• Source information:

::::

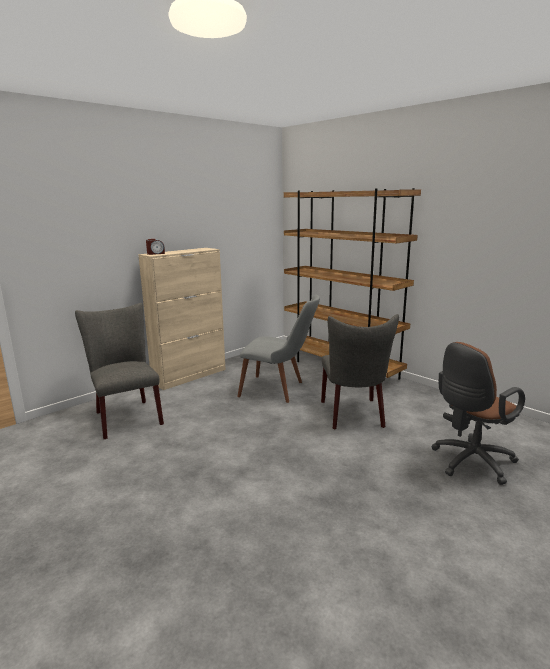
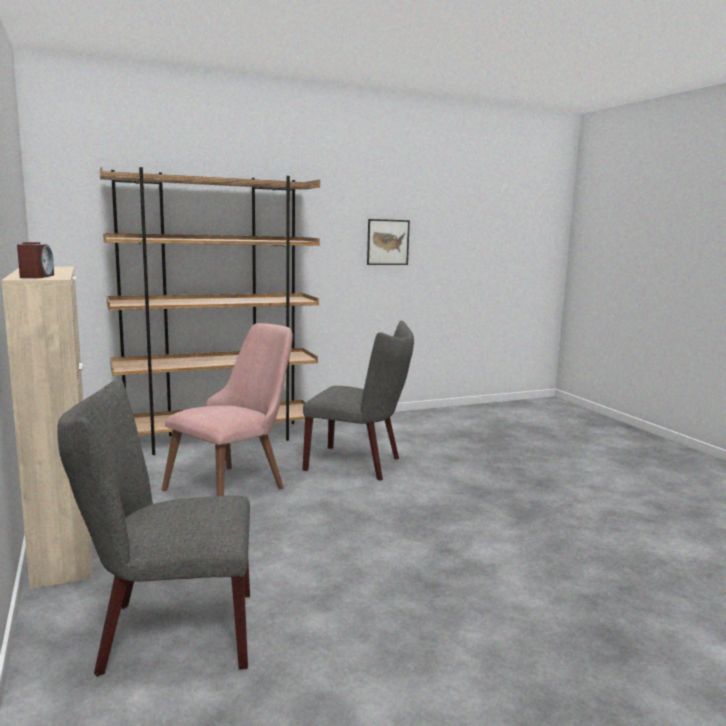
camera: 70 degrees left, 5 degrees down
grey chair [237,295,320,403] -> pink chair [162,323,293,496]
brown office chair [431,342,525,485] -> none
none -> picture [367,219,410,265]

::::

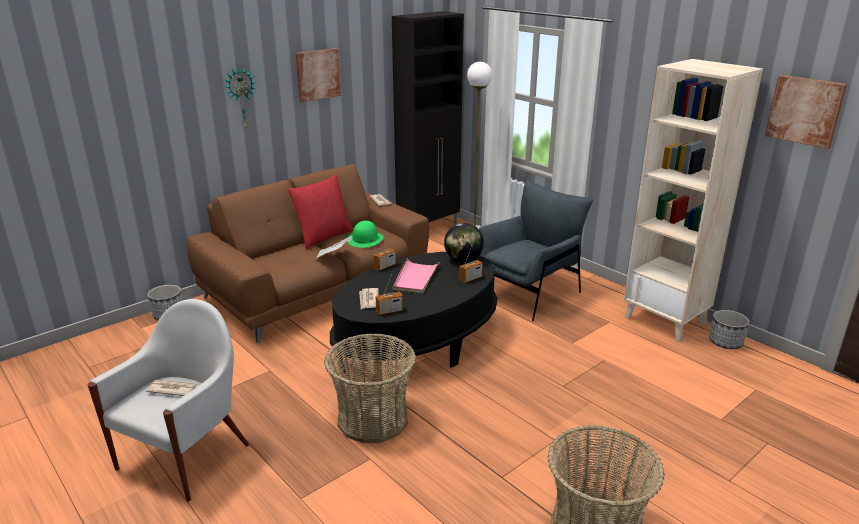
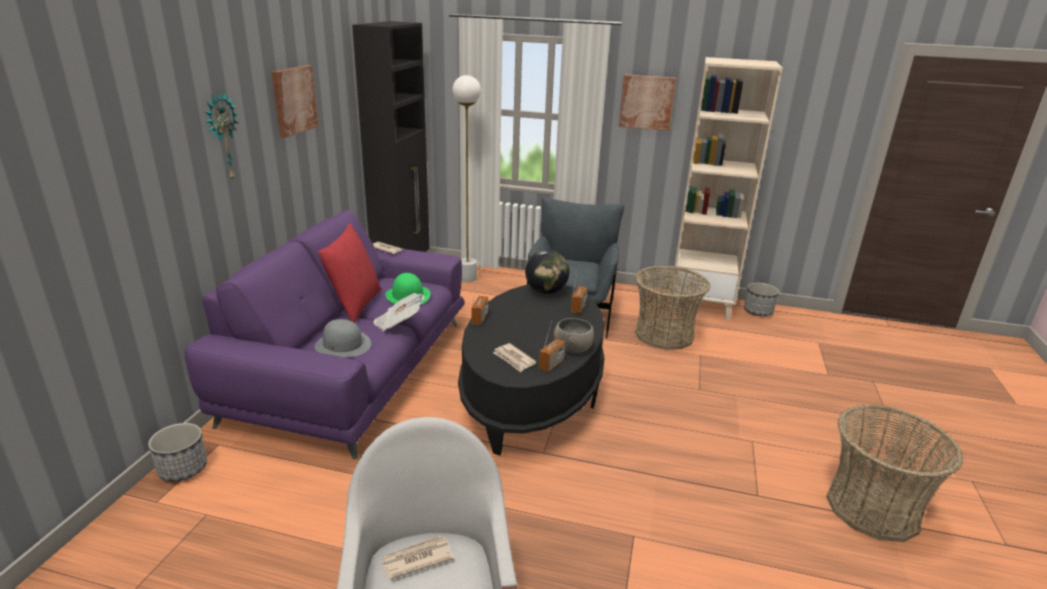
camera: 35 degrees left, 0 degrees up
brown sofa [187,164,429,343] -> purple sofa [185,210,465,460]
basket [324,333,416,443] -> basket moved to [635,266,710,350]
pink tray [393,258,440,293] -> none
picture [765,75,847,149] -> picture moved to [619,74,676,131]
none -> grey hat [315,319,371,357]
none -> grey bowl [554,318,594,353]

::::

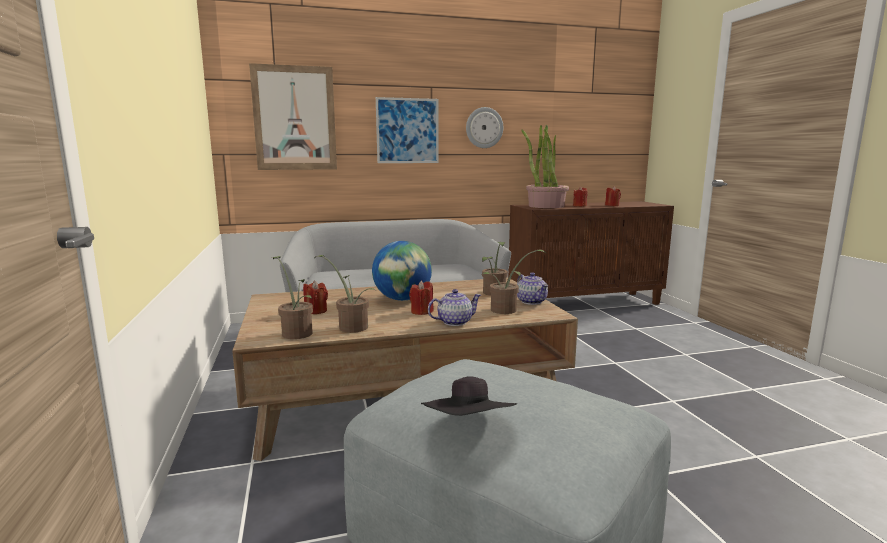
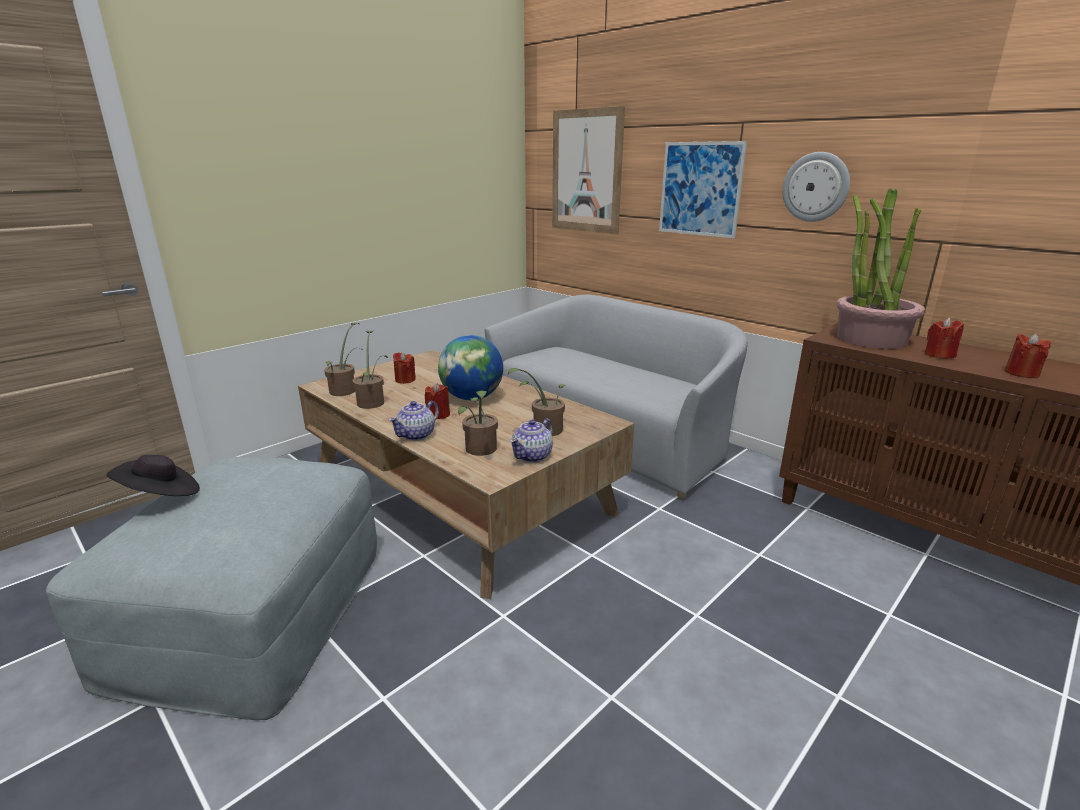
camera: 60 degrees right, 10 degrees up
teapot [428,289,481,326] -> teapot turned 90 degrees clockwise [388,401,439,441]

::::

From the material above, copy every line where the word "pink" is found.

grey chair [237,295,320,403] -> pink chair [162,323,293,496]
pink tray [393,258,440,293] -> none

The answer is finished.